Collected data entries

========================================================================

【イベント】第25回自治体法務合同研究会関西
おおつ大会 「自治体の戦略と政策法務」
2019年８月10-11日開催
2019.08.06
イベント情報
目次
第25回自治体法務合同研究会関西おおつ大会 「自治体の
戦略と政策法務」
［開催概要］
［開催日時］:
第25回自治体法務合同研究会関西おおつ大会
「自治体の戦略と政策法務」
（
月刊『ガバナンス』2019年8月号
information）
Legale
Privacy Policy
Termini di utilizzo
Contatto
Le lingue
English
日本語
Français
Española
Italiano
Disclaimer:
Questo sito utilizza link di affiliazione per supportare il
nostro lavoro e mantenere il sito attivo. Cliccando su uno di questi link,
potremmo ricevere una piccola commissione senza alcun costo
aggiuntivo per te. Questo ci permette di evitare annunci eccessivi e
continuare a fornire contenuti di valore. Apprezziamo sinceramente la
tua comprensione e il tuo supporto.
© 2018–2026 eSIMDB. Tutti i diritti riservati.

========================================================================

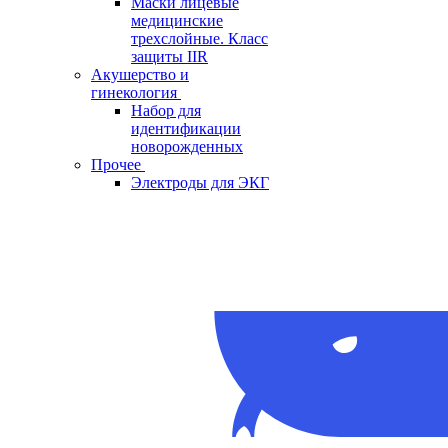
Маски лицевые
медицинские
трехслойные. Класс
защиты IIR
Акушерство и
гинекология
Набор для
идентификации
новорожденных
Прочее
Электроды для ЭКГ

========================================================================

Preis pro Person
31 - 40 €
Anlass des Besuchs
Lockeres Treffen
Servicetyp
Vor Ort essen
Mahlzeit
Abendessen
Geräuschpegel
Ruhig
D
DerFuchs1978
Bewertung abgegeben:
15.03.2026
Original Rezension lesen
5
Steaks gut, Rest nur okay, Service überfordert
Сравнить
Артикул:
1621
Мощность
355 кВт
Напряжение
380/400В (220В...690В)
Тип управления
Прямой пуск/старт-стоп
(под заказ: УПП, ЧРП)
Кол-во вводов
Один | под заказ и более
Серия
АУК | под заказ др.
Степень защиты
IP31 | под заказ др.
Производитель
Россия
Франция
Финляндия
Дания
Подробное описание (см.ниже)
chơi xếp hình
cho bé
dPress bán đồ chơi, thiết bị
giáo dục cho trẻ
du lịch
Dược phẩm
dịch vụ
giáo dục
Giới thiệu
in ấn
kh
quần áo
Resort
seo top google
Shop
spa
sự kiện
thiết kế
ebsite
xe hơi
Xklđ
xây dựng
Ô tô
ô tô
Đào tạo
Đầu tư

========================================================================

Search the data above for the string "link". Report every line where it is found.

Questo sito utilizza link di affiliazione per supportare il
nostro lavoro e mantenere il sito attivo. Cliccando su uno di questi link,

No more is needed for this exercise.